Undoubtedly, progress has been achieved in many areas. Spectacular reductions in under-five child mortality show what can be achieved when the global community displays political will, a commitment to translate research evidence into practice and an ability to scale up interventions for effective and equitable coverage.
But not all spheres of global health have shown similar progress. Reductions in maternal mortality have taken place but are hampered by persistent weaknesses in struggling health systems. In recognition of the need to hold all partners accountable for their promises to make progress, the Commission on Information and Accountability for Women's and Children's Health established (in 2011) an independent Expert Review Group (iERG) to monitor progress, to review successes and obstacles to success, and to offer remedies to overcome those obstacles. The iERG published its first report in 2012.
The iERG, co-chaired by Joy Phumaphi and myself, Richard Horton, made six recommendations to accelerate improvements in reproductive, maternal, newborn and child health.

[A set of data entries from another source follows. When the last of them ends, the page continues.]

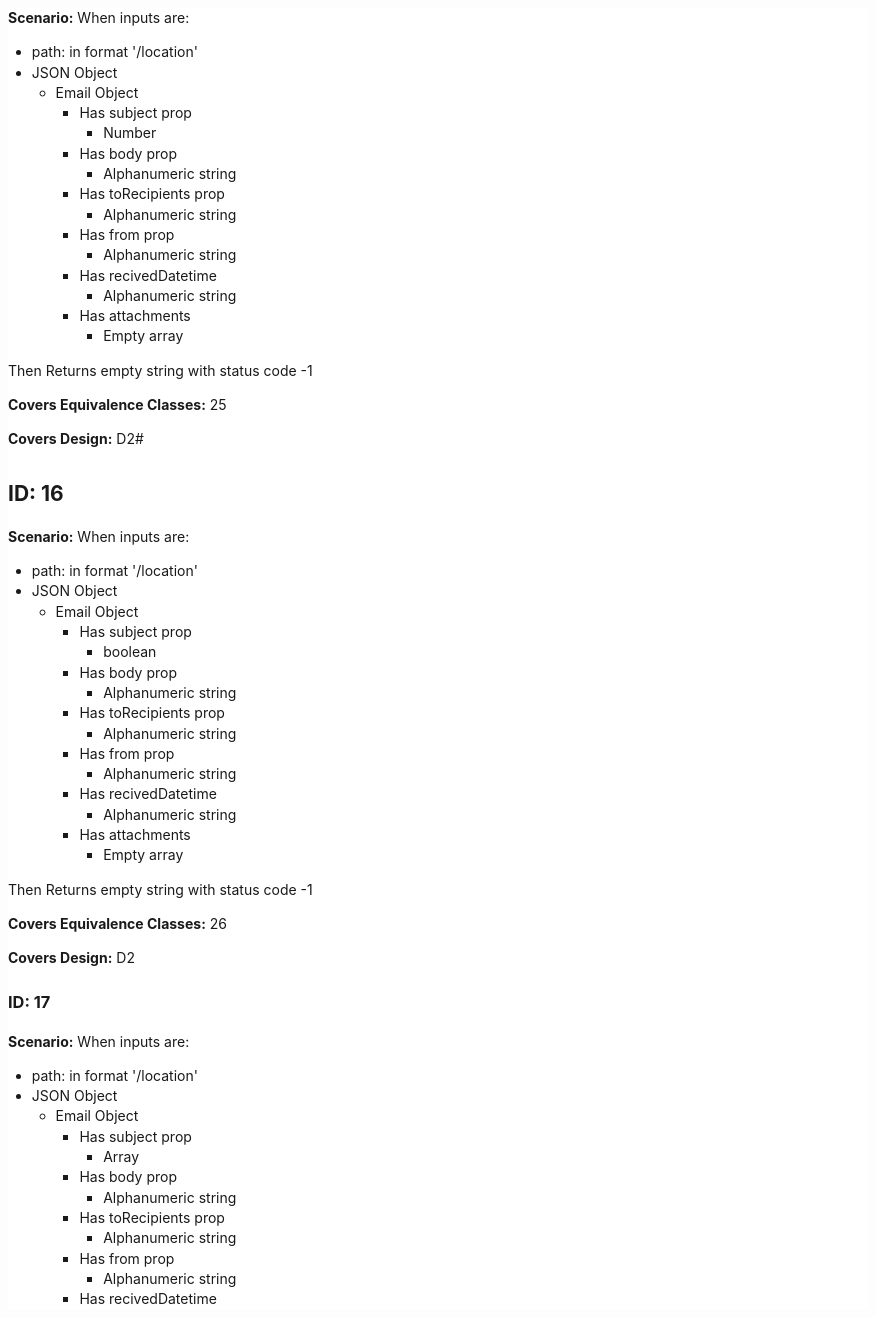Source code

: **Scenario:**
When inputs are:
- path: in format '/location'
- JSON Object
    - Email Object
        - Has subject prop
            - Number
        - Has body prop
            - Alphanumeric string
        - Has toRecipients prop
            - Alphanumeric string
        - Has from prop
            - Alphanumeric string
        - Has recivedDatetime
            - Alphanumeric string
        - Has attachments
            - Empty array


Then Returns empty string with status code -1

**Covers Equivalence Classes:** 25

**Covers Design:** D2#

## ID: 16

**Scenario:**
When inputs are:
- path: in format '/location'
- JSON Object
    - Email Object
        - Has subject prop
            - boolean
        - Has body prop
            - Alphanumeric string
        - Has toRecipients prop
            - Alphanumeric string
        - Has from prop
            - Alphanumeric string
        - Has recivedDatetime
            - Alphanumeric string
        - Has attachments
            - Empty array

Then Returns empty string with status code -1

**Covers Equivalence Classes:** 26

**Covers Design:** D2

### ID: 17

**Scenario:**
When inputs are:
- path: in format '/location'
- JSON Object
    - Email Object
        - Has subject prop
            - Array
        - Has body prop
            - Alphanumeric string
        - Has toRecipients prop
            - Alphanumeric string
        - Has from prop
            - Alphanumeric string
        - Has recivedDatetime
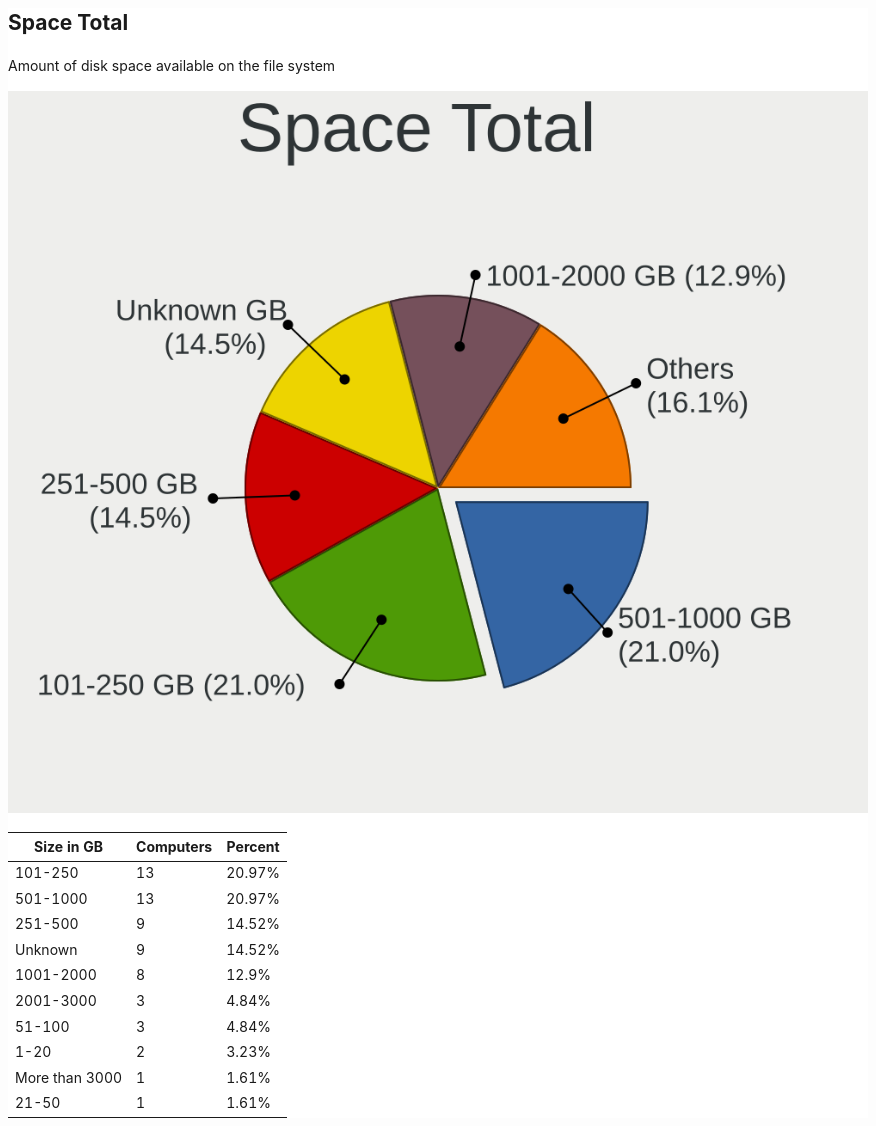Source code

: Space Total
-----------

Amount of disk space available on the file system

![Space Total](./All/images/pie_chart/drive_space_total.svg)


| Size in GB     | Computers | Percent |
|----------------|-----------|---------|
| 101-250        | 13        | 20.97%  |
| 501-1000       | 13        | 20.97%  |
| 251-500        | 9         | 14.52%  |
| Unknown        | 9         | 14.52%  |
| 1001-2000      | 8         | 12.9%   |
| 2001-3000      | 3         | 4.84%   |
| 51-100         | 3         | 4.84%   |
| 1-20           | 2         | 3.23%   |
| More than 3000 | 1         | 1.61%   |
| 21-50          | 1         | 1.61%   |

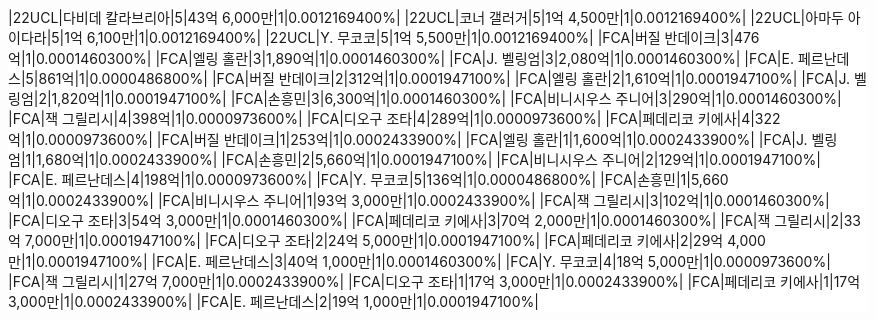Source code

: |22UCL|다비데 칼라브리아|5|43억 6,000만|1|0.0012169400%|
|22UCL|코너 갤러거|5|1억 4,500만|1|0.0012169400%|
|22UCL|아마두 아이다라|5|1억 6,100만|1|0.0012169400%|
|22UCL|Y. 무코코|5|1억 5,500만|1|0.0012169400%|
|FCA|버질 반데이크|3|476억|1|0.0001460300%|
|FCA|엘링 홀란|3|1,890억|1|0.0001460300%|
|FCA|J. 벨링엄|3|2,080억|1|0.0001460300%|
|FCA|E. 페르난데스|5|861억|1|0.0000486800%|
|FCA|버질 반데이크|2|312억|1|0.0001947100%|
|FCA|엘링 홀란|2|1,610억|1|0.0001947100%|
|FCA|J. 벨링엄|2|1,820억|1|0.0001947100%|
|FCA|손흥민|3|6,300억|1|0.0001460300%|
|FCA|비니시우스 주니어|3|290억|1|0.0001460300%|
|FCA|잭 그릴리시|4|398억|1|0.0000973600%|
|FCA|디오구 조타|4|289억|1|0.0000973600%|
|FCA|페데리코 키에사|4|322억|1|0.0000973600%|
|FCA|버질 반데이크|1|253억|1|0.0002433900%|
|FCA|엘링 홀란|1|1,600억|1|0.0002433900%|
|FCA|J. 벨링엄|1|1,680억|1|0.0002433900%|
|FCA|손흥민|2|5,660억|1|0.0001947100%|
|FCA|비니시우스 주니어|2|129억|1|0.0001947100%|
|FCA|E. 페르난데스|4|198억|1|0.0000973600%|
|FCA|Y. 무코코|5|136억|1|0.0000486800%|
|FCA|손흥민|1|5,660억|1|0.0002433900%|
|FCA|비니시우스 주니어|1|93억 3,000만|1|0.0002433900%|
|FCA|잭 그릴리시|3|102억|1|0.0001460300%|
|FCA|디오구 조타|3|54억 3,000만|1|0.0001460300%|
|FCA|페데리코 키에사|3|70억 2,000만|1|0.0001460300%|
|FCA|잭 그릴리시|2|33억 7,000만|1|0.0001947100%|
|FCA|디오구 조타|2|24억 5,000만|1|0.0001947100%|
|FCA|페데리코 키에사|2|29억 4,000만|1|0.0001947100%|
|FCA|E. 페르난데스|3|40억 1,000만|1|0.0001460300%|
|FCA|Y. 무코코|4|18억 5,000만|1|0.0000973600%|
|FCA|잭 그릴리시|1|27억 7,000만|1|0.0002433900%|
|FCA|디오구 조타|1|17억 3,000만|1|0.0002433900%|
|FCA|페데리코 키에사|1|17억 3,000만|1|0.0002433900%|
|FCA|E. 페르난데스|2|19억 1,000만|1|0.0001947100%|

First, the welcome proliferation of initiatives around MDGs 4 and 5 mean that global governance frameworks for women's and children's health must be strengthened to avoid fragmentation, duplication and inefficiency.
Second, to take advantage of commitments already made, a global investment framework for women's and children's health should be devised. This framework will identify the most cost-effective interventions, as well as critical enablers, to ensure that interventions are fully and effectively delivered.
Third, to speed up progress in countries, clearer country-specific strategic priorities need to be set, including testing innovative mechanisms for delivering these priorities.
Fourth, countries, with the help of partners, can make further progress by accelerating the uptake of eHealth and mHealth technologies – e.g. to strengthen civil registration and vital statistics systems.
Fifth, all partners must strengthen human rights tools and frameworks to achieve better health and accountability for women and children. Finally, there needs to be a far greater commitment to evaluation. Unless we know what works and why it works, we will be condemned to repeat failures and to miss opportunities to translate reliable evidence into the service of women and children.
In their second report, to be published at the United Nations General Assembly in 2013, the iERG will review the progress made on these recommendations. They will also focus on two new areas: adolescent health and country accountability. The iERG is a time-bound accountability mechanism, ending in 2015. It is an experiment. But if the value of the iERG can be proven to partners, perhaps the notion of independent accountability could be strengthened further in future arrangements for global health.